Hiring Teenagers And The Undocumented: Why You Have To Be So Careful

There are two cross-sections of the population that you have to be particularly careful about hiring. These two groups have very special laws attached to them in regards to employment. If you do not pay attention to these laws, you could be heavily fined or sued. Here is why you have to be so careful when hiring a teenager or a migrant worker who is undocumented. 

Age Limitations on Teens

Different businesses have different policies on age restrictions when it comes to hiring teenagers. While state and local laws might say one thing, franchises and highly recognized corporations might have other restrictions. Most states allow for franchise and corporation rules, but they will still place limits on how young the working teens can be. For instance, a highly-recognized fast food chain hires fourteen-year-olds to work at the registers and drive-through windows, as well as clean the bathrooms and the restaurants. However, this age group is not allowed near any cooking surface because of the dangers. While fourteen is an acceptable age to hire for danger-free restaurant work, the franchise cannot hire anyone younger because of state and federal laws regarding child labor. 

Underage Kids Who Get Hurt Working Jobs or Stations They Should Not Can Sue

For example, kids under the age of eighteen are not allowed to operate cardboard balers or trash compactors. Kids under sixteen cannot operate meat slicers in a deli or fryers in a restaurant kitchen. Kids who are told that they have to clean, operate, or work near the machinery when they are not old enough and then end up hurt can sue their supervisors or employers. It is a criminal act of negligence and may also be considered "child endangerment" in some states. It should be noted that the parents of these kids are typically the ones pursuing the lawsuits, but the kids are the ones named as plaintiffs. 

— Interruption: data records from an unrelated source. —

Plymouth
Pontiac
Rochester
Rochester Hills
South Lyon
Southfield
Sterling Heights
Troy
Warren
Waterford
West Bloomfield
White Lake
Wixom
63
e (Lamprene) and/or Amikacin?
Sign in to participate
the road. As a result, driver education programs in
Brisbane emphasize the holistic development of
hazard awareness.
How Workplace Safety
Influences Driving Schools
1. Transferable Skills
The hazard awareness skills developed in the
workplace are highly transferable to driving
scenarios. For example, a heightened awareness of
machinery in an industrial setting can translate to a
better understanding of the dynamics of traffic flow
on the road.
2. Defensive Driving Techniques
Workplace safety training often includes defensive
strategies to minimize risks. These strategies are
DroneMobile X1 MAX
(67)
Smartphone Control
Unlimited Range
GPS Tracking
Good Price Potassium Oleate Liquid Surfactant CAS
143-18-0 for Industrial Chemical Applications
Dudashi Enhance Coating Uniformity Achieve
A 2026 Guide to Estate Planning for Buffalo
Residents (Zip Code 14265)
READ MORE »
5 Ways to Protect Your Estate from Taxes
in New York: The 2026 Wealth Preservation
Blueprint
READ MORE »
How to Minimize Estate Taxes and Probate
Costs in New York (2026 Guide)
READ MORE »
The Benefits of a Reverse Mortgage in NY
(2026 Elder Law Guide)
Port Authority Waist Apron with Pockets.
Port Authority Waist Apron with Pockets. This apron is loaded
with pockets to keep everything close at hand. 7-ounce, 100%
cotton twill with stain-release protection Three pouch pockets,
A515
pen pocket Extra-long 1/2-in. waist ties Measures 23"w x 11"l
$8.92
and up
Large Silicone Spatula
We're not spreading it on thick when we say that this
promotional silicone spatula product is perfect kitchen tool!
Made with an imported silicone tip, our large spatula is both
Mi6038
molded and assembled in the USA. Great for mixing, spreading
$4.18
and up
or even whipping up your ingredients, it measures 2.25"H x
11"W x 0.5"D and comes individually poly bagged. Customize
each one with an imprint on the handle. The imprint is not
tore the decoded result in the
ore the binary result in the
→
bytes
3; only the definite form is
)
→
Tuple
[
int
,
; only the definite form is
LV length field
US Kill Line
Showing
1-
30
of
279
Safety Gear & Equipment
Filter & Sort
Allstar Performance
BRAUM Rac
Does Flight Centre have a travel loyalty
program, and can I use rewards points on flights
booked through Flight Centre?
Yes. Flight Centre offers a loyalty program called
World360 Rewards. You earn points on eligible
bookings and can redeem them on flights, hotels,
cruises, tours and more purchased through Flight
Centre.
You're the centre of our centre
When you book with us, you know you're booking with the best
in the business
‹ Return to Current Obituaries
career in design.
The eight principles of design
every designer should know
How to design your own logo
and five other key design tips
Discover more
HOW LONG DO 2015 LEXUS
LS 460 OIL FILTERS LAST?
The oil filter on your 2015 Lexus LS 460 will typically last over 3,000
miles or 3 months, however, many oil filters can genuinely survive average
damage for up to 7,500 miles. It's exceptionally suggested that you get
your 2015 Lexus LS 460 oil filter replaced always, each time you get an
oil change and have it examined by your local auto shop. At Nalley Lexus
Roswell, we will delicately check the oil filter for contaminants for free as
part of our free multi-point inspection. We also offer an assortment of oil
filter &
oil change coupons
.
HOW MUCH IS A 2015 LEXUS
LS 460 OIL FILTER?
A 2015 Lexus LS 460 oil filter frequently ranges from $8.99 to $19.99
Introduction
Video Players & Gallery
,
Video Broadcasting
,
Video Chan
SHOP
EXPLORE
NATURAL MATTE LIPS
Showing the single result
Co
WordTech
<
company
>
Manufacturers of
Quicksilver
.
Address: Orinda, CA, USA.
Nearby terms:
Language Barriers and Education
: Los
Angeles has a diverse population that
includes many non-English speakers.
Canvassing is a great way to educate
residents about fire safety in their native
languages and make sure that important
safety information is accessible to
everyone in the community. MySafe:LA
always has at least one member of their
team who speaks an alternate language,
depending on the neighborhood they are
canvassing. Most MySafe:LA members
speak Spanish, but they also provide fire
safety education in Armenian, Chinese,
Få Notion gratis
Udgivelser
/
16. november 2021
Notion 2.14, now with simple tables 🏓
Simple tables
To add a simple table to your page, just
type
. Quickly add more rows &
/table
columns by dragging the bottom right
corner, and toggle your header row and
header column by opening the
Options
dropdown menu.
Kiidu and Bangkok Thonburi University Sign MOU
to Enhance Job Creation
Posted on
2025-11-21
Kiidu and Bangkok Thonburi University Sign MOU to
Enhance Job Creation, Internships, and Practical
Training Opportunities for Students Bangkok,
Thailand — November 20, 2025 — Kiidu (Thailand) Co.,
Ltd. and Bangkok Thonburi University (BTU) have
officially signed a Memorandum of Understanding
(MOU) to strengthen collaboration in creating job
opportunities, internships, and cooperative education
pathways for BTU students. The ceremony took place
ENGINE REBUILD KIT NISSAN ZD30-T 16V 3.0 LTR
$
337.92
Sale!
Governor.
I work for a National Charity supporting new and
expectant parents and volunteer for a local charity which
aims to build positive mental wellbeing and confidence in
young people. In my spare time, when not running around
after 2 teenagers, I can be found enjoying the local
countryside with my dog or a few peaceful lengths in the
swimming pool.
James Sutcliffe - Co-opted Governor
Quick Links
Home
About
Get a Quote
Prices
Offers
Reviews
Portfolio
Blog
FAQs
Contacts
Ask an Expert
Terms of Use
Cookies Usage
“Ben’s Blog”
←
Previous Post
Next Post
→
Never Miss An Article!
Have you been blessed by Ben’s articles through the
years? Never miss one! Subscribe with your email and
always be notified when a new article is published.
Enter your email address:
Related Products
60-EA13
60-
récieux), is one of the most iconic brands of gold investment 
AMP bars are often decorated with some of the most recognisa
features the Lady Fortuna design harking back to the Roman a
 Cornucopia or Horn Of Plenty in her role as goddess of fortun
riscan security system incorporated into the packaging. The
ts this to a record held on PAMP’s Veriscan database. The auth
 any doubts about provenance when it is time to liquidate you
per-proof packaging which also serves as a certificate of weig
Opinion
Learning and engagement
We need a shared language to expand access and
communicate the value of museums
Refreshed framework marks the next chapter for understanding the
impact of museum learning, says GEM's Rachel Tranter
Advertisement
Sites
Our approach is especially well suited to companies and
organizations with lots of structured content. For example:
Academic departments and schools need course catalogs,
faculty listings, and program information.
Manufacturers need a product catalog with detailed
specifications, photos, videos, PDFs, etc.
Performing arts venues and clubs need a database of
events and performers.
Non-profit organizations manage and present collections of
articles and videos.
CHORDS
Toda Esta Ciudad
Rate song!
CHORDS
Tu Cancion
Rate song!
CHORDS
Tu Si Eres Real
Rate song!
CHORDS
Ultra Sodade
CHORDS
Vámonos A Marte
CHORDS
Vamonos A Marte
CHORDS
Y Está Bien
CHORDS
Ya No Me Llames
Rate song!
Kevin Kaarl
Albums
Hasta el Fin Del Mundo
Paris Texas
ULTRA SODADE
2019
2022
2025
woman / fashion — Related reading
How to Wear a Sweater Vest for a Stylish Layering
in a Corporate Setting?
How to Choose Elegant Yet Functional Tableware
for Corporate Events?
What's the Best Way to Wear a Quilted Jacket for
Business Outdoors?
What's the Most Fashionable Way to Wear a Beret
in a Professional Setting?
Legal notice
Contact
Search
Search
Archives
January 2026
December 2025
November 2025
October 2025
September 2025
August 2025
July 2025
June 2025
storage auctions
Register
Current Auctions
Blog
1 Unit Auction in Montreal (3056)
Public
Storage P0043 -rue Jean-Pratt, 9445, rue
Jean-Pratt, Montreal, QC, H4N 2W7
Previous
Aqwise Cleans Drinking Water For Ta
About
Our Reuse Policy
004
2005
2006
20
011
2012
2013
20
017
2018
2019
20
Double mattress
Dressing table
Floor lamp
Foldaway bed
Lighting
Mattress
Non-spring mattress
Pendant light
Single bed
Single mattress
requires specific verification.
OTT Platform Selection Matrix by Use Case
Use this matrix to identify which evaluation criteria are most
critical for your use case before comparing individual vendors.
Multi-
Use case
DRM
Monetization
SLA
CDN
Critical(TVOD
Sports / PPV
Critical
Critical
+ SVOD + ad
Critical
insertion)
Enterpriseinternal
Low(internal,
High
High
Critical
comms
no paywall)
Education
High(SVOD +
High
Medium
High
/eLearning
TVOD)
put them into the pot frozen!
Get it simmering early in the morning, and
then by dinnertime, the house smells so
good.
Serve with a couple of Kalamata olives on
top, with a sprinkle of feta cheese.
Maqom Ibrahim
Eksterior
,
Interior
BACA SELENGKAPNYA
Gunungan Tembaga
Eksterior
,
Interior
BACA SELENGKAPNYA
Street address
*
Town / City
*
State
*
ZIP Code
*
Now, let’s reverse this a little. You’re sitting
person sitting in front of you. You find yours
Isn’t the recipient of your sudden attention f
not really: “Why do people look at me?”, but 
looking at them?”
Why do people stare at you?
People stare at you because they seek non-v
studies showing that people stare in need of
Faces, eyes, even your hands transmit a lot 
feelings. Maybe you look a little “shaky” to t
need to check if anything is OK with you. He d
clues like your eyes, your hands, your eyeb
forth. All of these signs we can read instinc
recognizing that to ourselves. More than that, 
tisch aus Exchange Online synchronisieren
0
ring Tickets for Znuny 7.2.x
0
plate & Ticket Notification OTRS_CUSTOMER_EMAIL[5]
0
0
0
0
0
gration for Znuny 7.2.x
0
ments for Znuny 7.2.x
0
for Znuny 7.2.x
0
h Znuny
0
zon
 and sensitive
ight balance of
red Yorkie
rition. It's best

Undocumented Workers May Try to Sue for Discrimination

It sounds unlikely since they would be placing themselves in a precarious position, but undocumented workers have sued for personal injuries, and they may not be above suing for discrimination. If you refuse to hire an undocumented worker, be sure you either have a suitable reason why or an adequate candidate that is better suited for the job. Then a case for discrimination will not hold water because you hired a better job applicant who has more experience and knows his/her way around the position available.